Phenylketonuria (PKU) is caused by the deficiency of the hepatic enzyme Phenylalanine Hydroxylase, which catalyses the conversion of the aminoacid Phenylalanine (Phe) into Tyrosine. Clinical manifestations of the disease are due to the accumulation of Phe in the brain. Indeed, untreated PKU is associated with intellectual disability, autism, seizures, and motor deficits. Early-treatment of PKU is aimed at decreasing the blood Phe concentration, which is considered to be correlated with brain Phe concentrations. Despite the favorable clinical outcome of early treated PKU patients, a lower than expected intelligence quotient (IQ) and neuropsychological and psychiatric problems, neuroimaging alterations remain challenging aspects of the disease and the possible targets for future improvement of the treatment. On the other hand, due to the difficulty to adhere to the diet in adulthood, many patients discontinue or relax the diet and nevertheless show a completely normal cognitive functioning. This remarkable variability in the outcome suggests the existence of an individual vulnerability to Phe, which cannot be deduced from the biochemical phenotype of the disease. Discovering possible biomarker of such susceptibility or resilience may help in personalizing the therapy and improve the outcome of the disease. The aim of present project is to explore the variation of brain connectivity in adult PKU patients under different values of blood and brain Phe. Two following neuropsychological, morphological (brain MRI), functional (resting state fMRI), and biochemical (brain 1H-MRS) will be performed in 10 subjects affected by classical PKU (diagnostic blood Phe level > 1200 µmol/l) at interval of 4 weeks. The two examinations will be planned in order to collect individual data under a low ( 500 µmol/l) levels of blood Phe, respectively. We expect to characterize individual variation denoting age-related and/or subject-related vulnerability to Phe.
While the intellectual outcome is the result of a complex constellation of genetic and epigenetic events in normal as well in pathological conditions, American and European guidelines (Vockley et al, 2014; vanSpronsen et al, 2017) adopted blood Phe, which is a surrogate of brain Phe, as the only variable predicting neurological outcome in early treated PKU subjects. As consequence, the blood Phe levels is the only factors affecting the treatment options. Despite it is well known that almost 10% of untreated PKU patient may have a normal clinical outcome (Ramus et al. Pediatric Research, 1999, 45), factors affecting this resilience to the disease are not known and could not be included in decision trees suggested by the two guide lines. However, the awareness of he extreme variability in the outcome of early treated subjects, which suggests the occurrence of other environmental and biological factors affecting the prognosis of the disease, is expressed in both the guide lines. Finally, age-specific vulnerability of PKU patients has been recently demonstrated by neurophysiological and neuropsychological studies (Leuzzi et al, Front Pediatr 2014, 2; Manti et al, JIMD 2017,40).

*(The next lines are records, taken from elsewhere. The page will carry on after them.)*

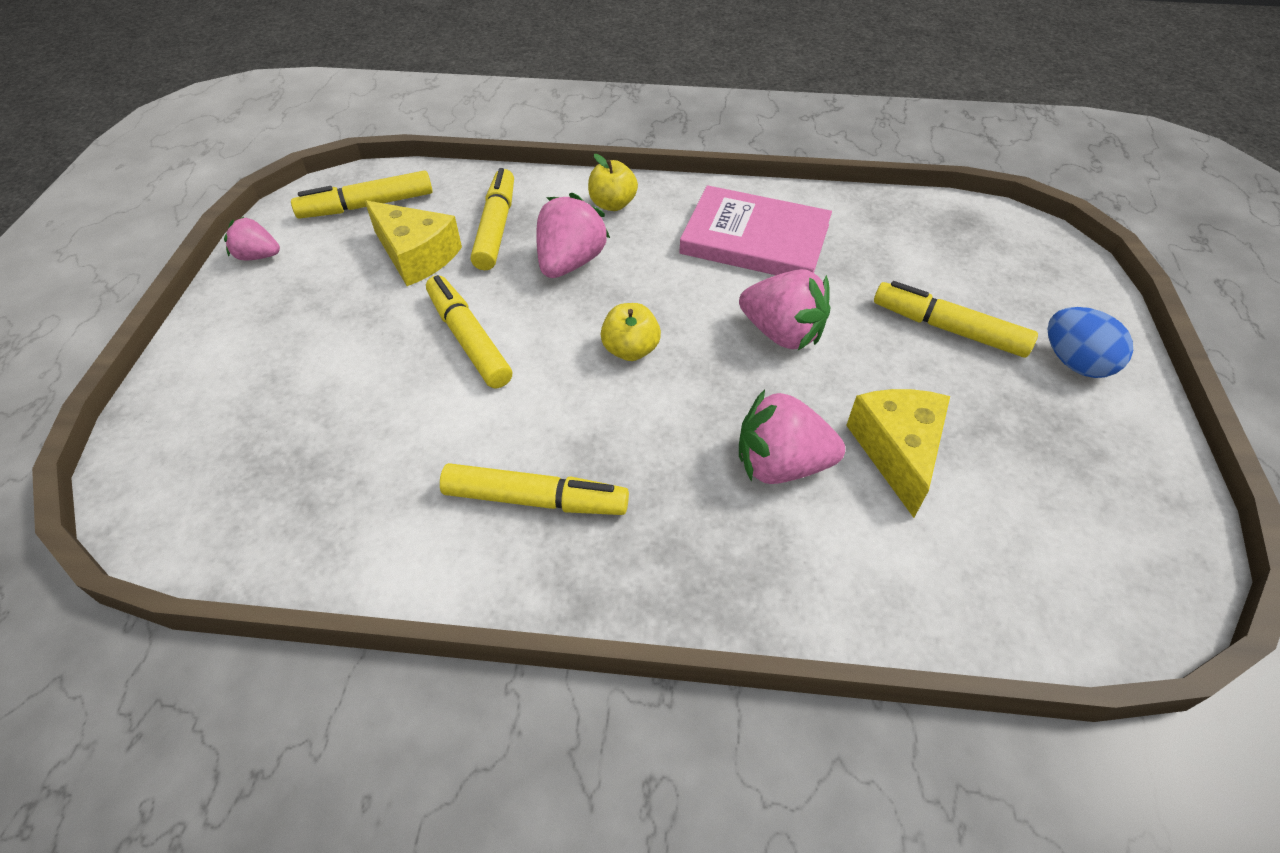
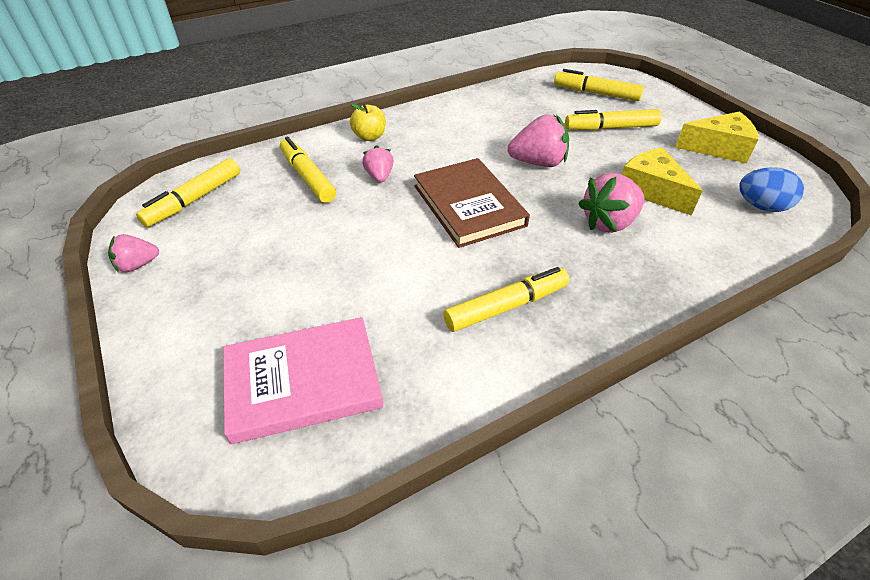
camera: 35 degrees left, 5 degrees down
(416, 255) = (269, 214): yellow cheese -> yellow cheese (718, 148)
(469, 340) = (363, 244): yellow marker -> yellow marker (596, 93)
(570, 262) = (379, 176): pink strawberry -> pink strawberry, size x0.60
(630, 350) = (469, 205): yellow apple -> brown book
(755, 239) = (472, 124): pink book -> pink book (303, 382)
(1074, 363) = (676, 120): blue egg -> blue egg (761, 206)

The target of present project is the study of the individual susceptibility or resilience to the amino acid Phe, the main causal factor involved in the pathogenesis of neurological impairment in patients with PKU. The explicit aim of our study is to detect individual phenotypic characteristics which may be part of a decision algorithm for the therapy (that will include biochemical as well individual biomarkers of vulnerability to Phe). Present research project has been addressed by the recent interest in precision medicine, more specifically in personalized medicine, which take into account the biological individuality of the patients as criterion for treatment tailoring. The psychological burden of PKU patients and the economical cost of incoming new treatment for PKU require such a new approach to the treatment.